見た目は通常時とほとんど変わらないのが特徴で、口内の乾燥や味覚症状が現われることがあります。
舌痛症の発症には、精神的ストレスのほか、ビタミンB12や鉄分の不足、虫歯や歯周病、薬の副作用などが関係していると考えられていますが、はっきりとした原因はわかっていません。

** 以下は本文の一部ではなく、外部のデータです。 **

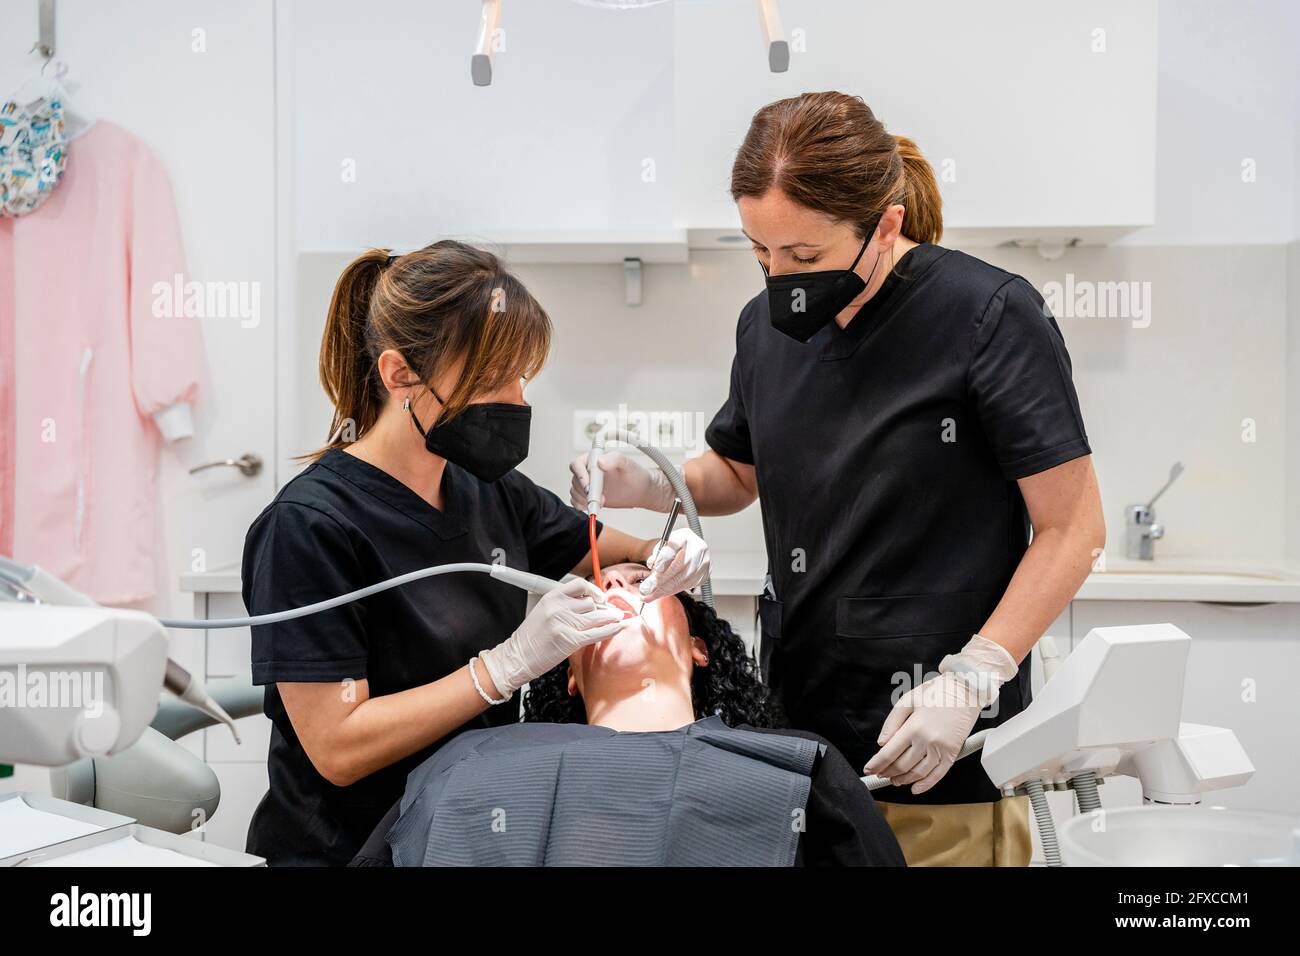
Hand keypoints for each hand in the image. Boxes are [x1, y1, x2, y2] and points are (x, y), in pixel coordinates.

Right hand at [478, 578, 623, 697]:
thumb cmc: (532, 637)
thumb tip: (591, 604)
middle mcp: (558, 607)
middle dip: (601, 609)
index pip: (579, 585)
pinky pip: (596, 633)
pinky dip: (609, 630)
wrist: (517, 657)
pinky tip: (617, 628)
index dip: (593, 590)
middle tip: (610, 613)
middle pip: (590, 603)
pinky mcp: (570, 640)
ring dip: (609, 618)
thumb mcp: (543, 612)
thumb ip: (564, 605)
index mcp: (551, 597)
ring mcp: (564, 623)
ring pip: (596, 616)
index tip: (601, 597)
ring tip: (618, 619)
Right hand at [569, 452, 674, 512]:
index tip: (589, 486)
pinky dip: (580, 506)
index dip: (581, 475)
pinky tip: (592, 507)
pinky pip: (576, 501)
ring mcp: (588, 484)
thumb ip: (615, 459)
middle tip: (600, 498)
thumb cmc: (635, 474)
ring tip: (600, 503)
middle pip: (575, 480)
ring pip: (575, 491)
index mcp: (593, 458)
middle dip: (585, 491)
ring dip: (584, 499)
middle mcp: (588, 470)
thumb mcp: (627, 464)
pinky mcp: (588, 496)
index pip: (577, 464)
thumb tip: (600, 461)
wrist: (640, 490)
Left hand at [638, 528, 709, 601]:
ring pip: (683, 579)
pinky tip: (663, 592)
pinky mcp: (705, 573)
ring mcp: (703, 562)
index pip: (674, 547)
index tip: (656, 569)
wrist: (688, 551)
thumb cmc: (673, 548)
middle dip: (661, 580)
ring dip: (665, 589)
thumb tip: (652, 565)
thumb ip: (656, 555)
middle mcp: (698, 548)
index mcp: (685, 536)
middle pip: (679, 566)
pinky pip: (688, 585)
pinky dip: (673, 591)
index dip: (664, 558)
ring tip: (651, 594)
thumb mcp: (663, 547)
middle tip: (647, 588)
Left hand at [861, 673, 983, 793]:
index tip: (868, 769)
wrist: (965, 689)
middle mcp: (927, 741)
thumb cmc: (936, 692)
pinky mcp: (953, 753)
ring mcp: (941, 749)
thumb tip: (882, 743)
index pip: (889, 753)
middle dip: (887, 772)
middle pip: (902, 765)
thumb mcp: (908, 700)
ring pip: (918, 773)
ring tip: (894, 780)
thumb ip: (892, 722)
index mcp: (914, 727)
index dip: (877, 764)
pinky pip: (938, 775)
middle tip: (880, 774)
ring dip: (903, 780)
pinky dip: (926, 785)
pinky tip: (915, 788)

舌咽神経痛は、のどの奥にある舌咽神経に異常が起こることで突発的な痛みが生じる病気です。口を大きく開けたときや酸味の強い物を食べたときなどに、強い痛みや鋭い痛みが急に現れます。
痛みはのどの奥で起こることが多く、舌ではなくあごの関節が痛いと感じる人もいるようです。

舌の痛みはどうすれば治る?

痛みの原因によって対処法は異なりますが、舌にできものや炎症がある場合は口腔外科または耳鼻咽喉科で診察してもらうようにしましょう。歯や義歯などによる刺激が原因と考えられる場合は、歯列矯正や義歯の交換などの処置がすすめられることもあるかもしれません。

舌の痛みを予防することはできる?

舌の痛みのほとんどは、口の中をキレイにして細菌の繁殖を防ぐことで予防することができます。
以下のような方法で、口内を清潔に保ちましょう。

・歯磨きは毎食後、丁寧に行う(3分間を目安に)
・うがい薬やマウスウォッシュを使う
・舌用のタブレットや舌磨き専用のブラシで舌苔(ぜったい)を優しく取り除く

おわりに:不快感が長く続くようなら、病院で診てもらおう

「舌が痛い」とひとくちに言っても、痛みの原因や程度は様々で、非常にまれにではありますが、悪性の腫瘍や深刻な病気が隠れている場合もあります。痛みが強い場合や不快感が長期間続くような場合は、病院で診察を受けた方が良いでしょう。